• **Задание**
Воспроизведите дословно всё, что стоит в тексте об эмоциях и культуре от слов "В данном случае" и до слов "в ней реализованы.".

• **Текст для чтения**
::::::::::
5514-1 (696540), страница 2
Текст из файла (страница 2)
В данном случае мы видим в зерне невероятный конфликт между чрезвычайной примитивностью самой эмоции и огромной культурной сложностью, за ней стоящей и реализующейся в одну секунду. В некоторой степени, если процитировать еще одного великого русского поэта, можно сказать, что здесь действует формула Пастернака “чем случайней, тем верней”. Он говорил это про поэтическое творчество. То есть чем более спонтанной, неконтролируемой, абсурдной, выплескивающейся сходу представляется та или иная эмоциональная реакция, тем глубже толща культурных представлений, из которых она выросла и которые в ней реализованы.
::::::::::
• **Исходные данные**
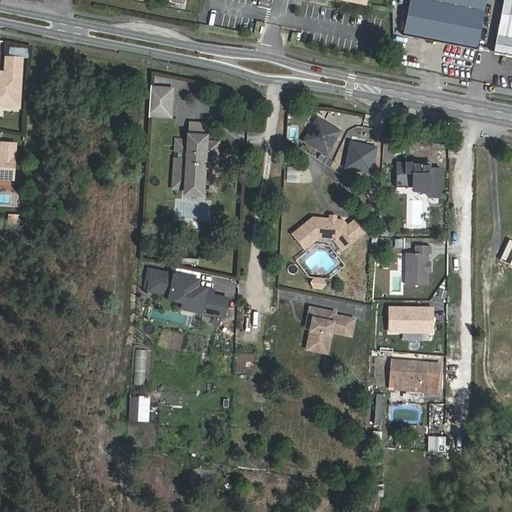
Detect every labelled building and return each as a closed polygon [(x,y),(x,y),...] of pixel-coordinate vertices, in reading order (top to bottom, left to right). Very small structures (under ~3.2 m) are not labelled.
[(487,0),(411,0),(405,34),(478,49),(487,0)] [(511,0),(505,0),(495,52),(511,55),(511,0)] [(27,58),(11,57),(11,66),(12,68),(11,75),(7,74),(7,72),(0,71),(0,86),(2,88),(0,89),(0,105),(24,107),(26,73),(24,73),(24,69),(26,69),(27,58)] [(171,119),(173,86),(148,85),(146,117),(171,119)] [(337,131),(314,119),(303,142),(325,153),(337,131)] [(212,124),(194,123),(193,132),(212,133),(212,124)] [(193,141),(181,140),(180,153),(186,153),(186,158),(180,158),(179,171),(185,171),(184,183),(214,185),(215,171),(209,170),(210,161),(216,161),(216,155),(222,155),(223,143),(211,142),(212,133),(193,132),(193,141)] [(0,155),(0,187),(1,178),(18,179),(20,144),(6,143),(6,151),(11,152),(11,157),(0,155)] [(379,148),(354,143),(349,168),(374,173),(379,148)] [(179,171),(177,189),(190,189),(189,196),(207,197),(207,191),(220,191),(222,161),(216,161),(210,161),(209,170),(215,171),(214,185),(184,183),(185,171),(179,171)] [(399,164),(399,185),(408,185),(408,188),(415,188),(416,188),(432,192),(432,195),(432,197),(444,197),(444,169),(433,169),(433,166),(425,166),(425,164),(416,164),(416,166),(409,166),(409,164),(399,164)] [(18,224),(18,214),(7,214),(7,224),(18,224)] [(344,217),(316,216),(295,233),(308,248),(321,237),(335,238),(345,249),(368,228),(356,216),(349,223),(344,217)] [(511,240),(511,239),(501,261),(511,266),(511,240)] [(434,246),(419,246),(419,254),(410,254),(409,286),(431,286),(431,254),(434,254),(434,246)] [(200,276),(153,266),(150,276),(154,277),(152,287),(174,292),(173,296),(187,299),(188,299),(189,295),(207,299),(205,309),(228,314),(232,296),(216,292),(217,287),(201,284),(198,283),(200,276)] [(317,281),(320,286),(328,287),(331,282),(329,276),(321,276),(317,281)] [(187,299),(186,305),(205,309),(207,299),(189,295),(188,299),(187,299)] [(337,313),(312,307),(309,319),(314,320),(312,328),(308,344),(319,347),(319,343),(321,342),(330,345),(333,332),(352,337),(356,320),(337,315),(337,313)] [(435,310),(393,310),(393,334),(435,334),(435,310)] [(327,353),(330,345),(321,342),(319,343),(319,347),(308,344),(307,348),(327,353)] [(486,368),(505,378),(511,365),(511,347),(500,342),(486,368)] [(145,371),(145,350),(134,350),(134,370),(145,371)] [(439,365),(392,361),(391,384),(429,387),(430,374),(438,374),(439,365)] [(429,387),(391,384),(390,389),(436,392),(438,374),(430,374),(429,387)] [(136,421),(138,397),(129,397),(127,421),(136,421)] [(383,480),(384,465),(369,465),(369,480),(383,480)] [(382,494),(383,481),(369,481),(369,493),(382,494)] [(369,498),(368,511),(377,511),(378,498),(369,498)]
::::::::::
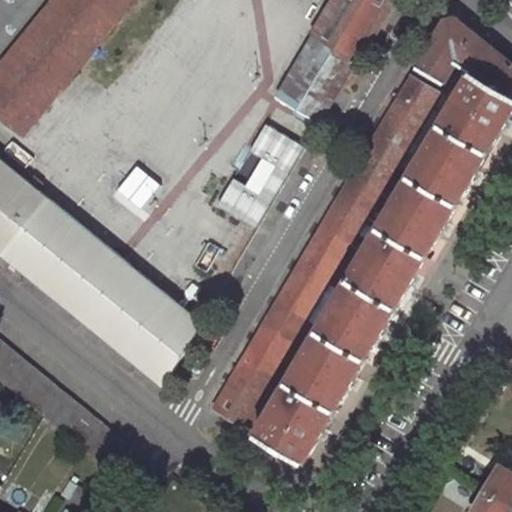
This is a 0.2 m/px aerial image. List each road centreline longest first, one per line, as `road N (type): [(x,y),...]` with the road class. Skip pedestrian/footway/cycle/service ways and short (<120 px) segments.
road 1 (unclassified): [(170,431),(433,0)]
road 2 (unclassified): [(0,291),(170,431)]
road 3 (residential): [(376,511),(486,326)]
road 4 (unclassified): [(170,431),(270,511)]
::::::::::
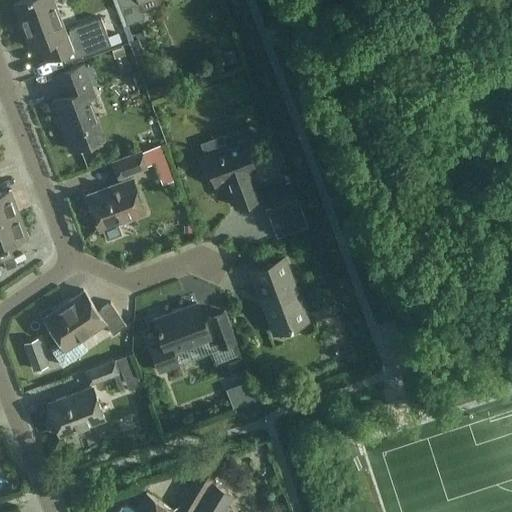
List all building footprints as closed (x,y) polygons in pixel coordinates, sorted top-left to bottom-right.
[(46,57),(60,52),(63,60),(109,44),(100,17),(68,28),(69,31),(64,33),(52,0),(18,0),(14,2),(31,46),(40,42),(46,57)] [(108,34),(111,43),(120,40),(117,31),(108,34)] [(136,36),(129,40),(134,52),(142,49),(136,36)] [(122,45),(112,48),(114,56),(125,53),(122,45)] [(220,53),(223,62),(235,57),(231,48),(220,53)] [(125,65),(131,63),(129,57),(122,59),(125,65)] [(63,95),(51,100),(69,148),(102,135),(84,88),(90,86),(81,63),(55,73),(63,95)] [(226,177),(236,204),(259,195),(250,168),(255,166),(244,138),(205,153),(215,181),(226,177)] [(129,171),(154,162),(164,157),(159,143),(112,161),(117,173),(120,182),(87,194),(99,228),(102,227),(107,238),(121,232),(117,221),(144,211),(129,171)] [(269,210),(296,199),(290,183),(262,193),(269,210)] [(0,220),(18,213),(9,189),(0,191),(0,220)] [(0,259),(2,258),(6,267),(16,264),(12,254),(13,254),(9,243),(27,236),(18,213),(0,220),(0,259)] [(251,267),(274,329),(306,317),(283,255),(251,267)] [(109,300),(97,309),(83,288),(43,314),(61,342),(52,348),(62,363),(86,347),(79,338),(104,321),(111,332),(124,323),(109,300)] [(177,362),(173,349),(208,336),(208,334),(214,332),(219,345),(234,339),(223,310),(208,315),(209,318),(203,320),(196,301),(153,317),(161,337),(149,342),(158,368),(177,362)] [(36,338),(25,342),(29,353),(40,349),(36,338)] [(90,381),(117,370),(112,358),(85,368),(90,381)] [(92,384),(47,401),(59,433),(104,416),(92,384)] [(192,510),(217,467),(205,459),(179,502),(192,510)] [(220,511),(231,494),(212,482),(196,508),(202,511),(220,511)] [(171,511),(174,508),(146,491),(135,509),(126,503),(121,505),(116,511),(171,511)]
::::::::::
• **Решение задания**
В данном случае мы видим в зерне невероятный конфликт между чрезвычайной примитивностью самой эмоции и огромной культурной сложностью, за ней стоящей и реализующейся в одну секунду. В некоторой степени, если процитировать еще одного великого русского поэта, можно сказать, что здесь действует формула Пастернака “чем случайней, тем верней”. Он говорил это про поэтическое творчество. То есть чем более спонтанной, неконтролируемой, абсурдной, выплескивающейся сходу представляется та или иная эмоциональная реакция, тем глубже толща культурных представлений, из которых она выросла и которые в ней реализованы.